▶ **Data extract**:

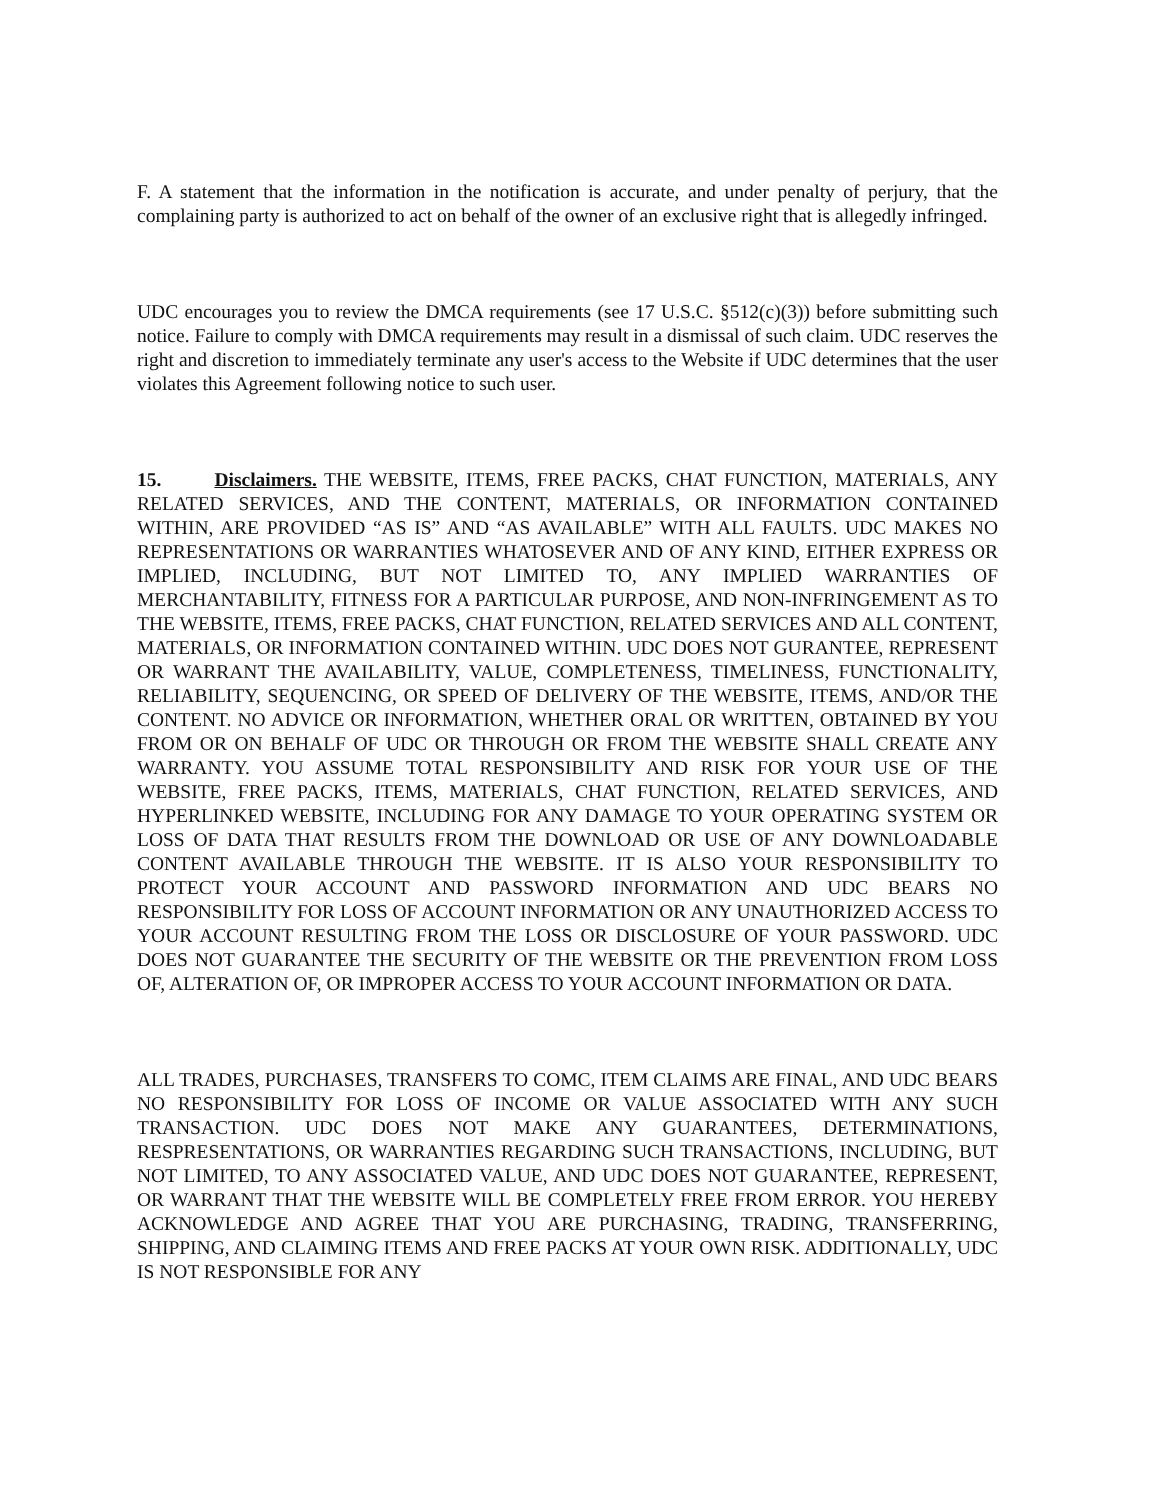F. A statement that the information in the notification is accurate, and under penalty of perjury, that the complaining party is authorized to act on behalf of the owner of an exclusive right that is allegedly infringed.
UDC encourages you to review the DMCA requirements (see 17 U.S.C. §512(c)(3)) before submitting such notice. Failure to comply with DMCA requirements may result in a dismissal of such claim. UDC reserves the right and discretion to immediately terminate any user's access to the Website if UDC determines that the user violates this Agreement following notice to such user.
15. Disclaimers. THE WEBSITE, ITEMS, FREE PACKS, CHAT FUNCTION, MATERIALS, ANY RELATED SERVICES, AND THE CONTENT, MATERIALS, OR INFORMATION CONTAINED WITHIN, ARE PROVIDED “AS IS” AND “AS AVAILABLE” WITH ALL FAULTS. UDC MAKES NO REPRESENTATIONS OR WARRANTIES WHATOSEVER AND OF ANY KIND, EITHER EXPRESS OR IMPLIED, INCLUDING, BUT NOT LIMITED TO, ANY IMPLIED WARRANTIES OF MERCHANTABILITY, FITNESS FOR A PARTICULAR PURPOSE, AND NON-INFRINGEMENT AS TO THE WEBSITE, ITEMS, FREE PACKS, CHAT FUNCTION, RELATED SERVICES AND ALL CONTENT, MATERIALS, OR INFORMATION CONTAINED WITHIN. UDC DOES NOT GURANTEE, REPRESENT OR WARRANT THE AVAILABILITY, VALUE, COMPLETENESS, TIMELINESS, FUNCTIONALITY, RELIABILITY, SEQUENCING, OR SPEED OF DELIVERY OF THE WEBSITE, ITEMS, AND/OR THE CONTENT. NO ADVICE OR INFORMATION, WHETHER ORAL OR WRITTEN, OBTAINED BY YOU FROM OR ON BEHALF OF UDC OR THROUGH OR FROM THE WEBSITE SHALL CREATE ANY WARRANTY. YOU ASSUME TOTAL RESPONSIBILITY AND RISK FOR YOUR USE OF THE WEBSITE, FREE PACKS, ITEMS, MATERIALS, CHAT FUNCTION, RELATED SERVICES, AND HYPERLINKED WEBSITE, INCLUDING FOR ANY DAMAGE TO YOUR OPERATING SYSTEM OR LOSS OF DATA THAT RESULTS FROM THE DOWNLOAD OR USE OF ANY DOWNLOADABLE CONTENT AVAILABLE THROUGH THE WEBSITE. IT IS ALSO YOUR RESPONSIBILITY TO PROTECT YOUR ACCOUNT AND PASSWORD INFORMATION AND UDC BEARS NO RESPONSIBILITY FOR LOSS OF ACCOUNT INFORMATION OR ANY UNAUTHORIZED ACCESS TO YOUR ACCOUNT RESULTING FROM THE LOSS OR DISCLOSURE OF YOUR PASSWORD. UDC DOES NOT GUARANTEE THE SECURITY OF THE WEBSITE OR THE PREVENTION FROM LOSS OF, ALTERATION OF, OR IMPROPER ACCESS TO YOUR ACCOUNT INFORMATION OR DATA.
ALL TRADES, PURCHASES, TRANSFERS TO COMC, ITEM CLAIMS ARE FINAL, AND UDC BEARS NO RESPONSIBILITY FOR LOSS OF INCOME OR VALUE ASSOCIATED WITH ANY SUCH TRANSACTION. UDC DOES NOT MAKE ANY GUARANTEES, DETERMINATIONS, RESPRESENTATIONS, OR WARRANTIES REGARDING SUCH TRANSACTIONS, INCLUDING, BUT NOT LIMITED, TO ANY ASSOCIATED VALUE, AND UDC DOES NOT GUARANTEE, REPRESENT, OR WARRANT THAT THE WEBSITE WILL BE COMPLETELY FREE FROM ERROR. YOU HEREBY ACKNOWLEDGE AND AGREE THAT YOU ARE PURCHASING, TRADING, TRANSFERRING, SHIPPING, AND CLAIMING ITEMS AND FREE PACKS AT YOUR OWN RISK. ADDITIONALLY, UDC IS NOT RESPONSIBLE FOR ANY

▶ **Exercise**:
An unaltered copy of the material, without images, should be set down.

▶ **Written response**:
F. A statement that the information in the notification is accurate, and under penalty of perjury, that the complaining party is authorized to act on behalf of the owner of an exclusive right that is allegedly infringed.
UDC encourages you to review the DMCA requirements (see 17 U.S.C. §512(c)(3)) before submitting such notice. Failure to comply with DMCA requirements may result in a dismissal of such claim. UDC reserves the right and discretion to immediately terminate any user's access to the Website if UDC determines that the user violates this Agreement following notice to such user.
15. Disclaimers. THE WEBSITE, ITEMS, FREE PACKS, CHAT FUNCTION, MATERIALS, ANY RELATED SERVICES, AND THE CONTENT, MATERIALS, OR INFORMATION CONTAINED WITHIN, ARE PROVIDED “AS IS” AND “AS AVAILABLE” WITH ALL FAULTS. UDC MAKES NO REPRESENTATIONS OR WARRANTIES WHATOSEVER AND OF ANY KIND, EITHER EXPRESS OR IMPLIED, INCLUDING, BUT NOT LIMITED TO, ANY IMPLIED WARRANTIES OF MERCHANTABILITY, FITNESS FOR A PARTICULAR PURPOSE, AND NON-INFRINGEMENT AS TO THE WEBSITE, ITEMS, FREE PACKS, CHAT FUNCTION, RELATED SERVICES AND ALL CONTENT, MATERIALS, OR INFORMATION CONTAINED WITHIN. UDC DOES NOT GURANTEE, REPRESENT OR WARRANT THE AVAILABILITY, VALUE, COMPLETENESS, TIMELINESS, FUNCTIONALITY, RELIABILITY, SEQUENCING, OR SPEED OF DELIVERY OF THE WEBSITE, ITEMS, AND/OR THE CONTENT. NO ADVICE OR INFORMATION, WHETHER ORAL OR WRITTEN, OBTAINED BY YOU FROM OR ON BEHALF OF UDC OR THROUGH OR FROM THE WEBSITE SHALL CREATE ANY WARRANTY. YOU ASSUME TOTAL RESPONSIBILITY AND RISK FOR YOUR USE OF THE WEBSITE, FREE PACKS, ITEMS, MATERIALS, CHAT FUNCTION, RELATED SERVICES, AND HYPERLINKED WEBSITE, INCLUDING FOR ANY DAMAGE TO YOUR OPERATING SYSTEM OR LOSS OF DATA THAT RESULTS FROM THE DOWNLOAD OR USE OF ANY DOWNLOADABLE CONTENT AVAILABLE THROUGH THE WEBSITE. IT IS ALSO YOUR RESPONSIBILITY TO PROTECT YOUR ACCOUNT AND PASSWORD INFORMATION AND UDC BEARS NO RESPONSIBILITY FOR LOSS OF ACCOUNT INFORMATION OR ANY UNAUTHORIZED ACCESS TO YOUR ACCOUNT RESULTING FROM THE LOSS OR DISCLOSURE OF YOUR PASSWORD. UDC DOES NOT GUARANTEE THE SECURITY OF THE WEBSITE OR THE PREVENTION FROM LOSS OF, ALTERATION OF, OR IMPROPER ACCESS TO YOUR ACCOUNT INFORMATION OR DATA.
ALL TRADES, PURCHASES, TRANSFERS TO COMC, ITEM CLAIMS ARE FINAL, AND UDC BEARS NO RESPONSIBILITY FOR LOSS OF INCOME OR VALUE ASSOCIATED WITH ANY SUCH TRANSACTION. UDC DOES NOT MAKE ANY GUARANTEES, DETERMINATIONS, RESPRESENTATIONS, OR WARRANTIES REGARDING SUCH TRANSACTIONS, INCLUDING, BUT NOT LIMITED, TO ANY ASSOCIATED VALUE, AND UDC DOES NOT GUARANTEE, REPRESENT, OR WARRANT THAT THE WEBSITE WILL BE COMPLETELY FREE FROM ERROR. YOU HEREBY ACKNOWLEDGE AND AGREE THAT YOU ARE PURCHASING, TRADING, TRANSFERRING, SHIPPING, AND CLAIMING ITEMS AND FREE PACKS AT YOUR OWN RISK. ADDITIONALLY, UDC IS NOT RESPONSIBLE FOR ANY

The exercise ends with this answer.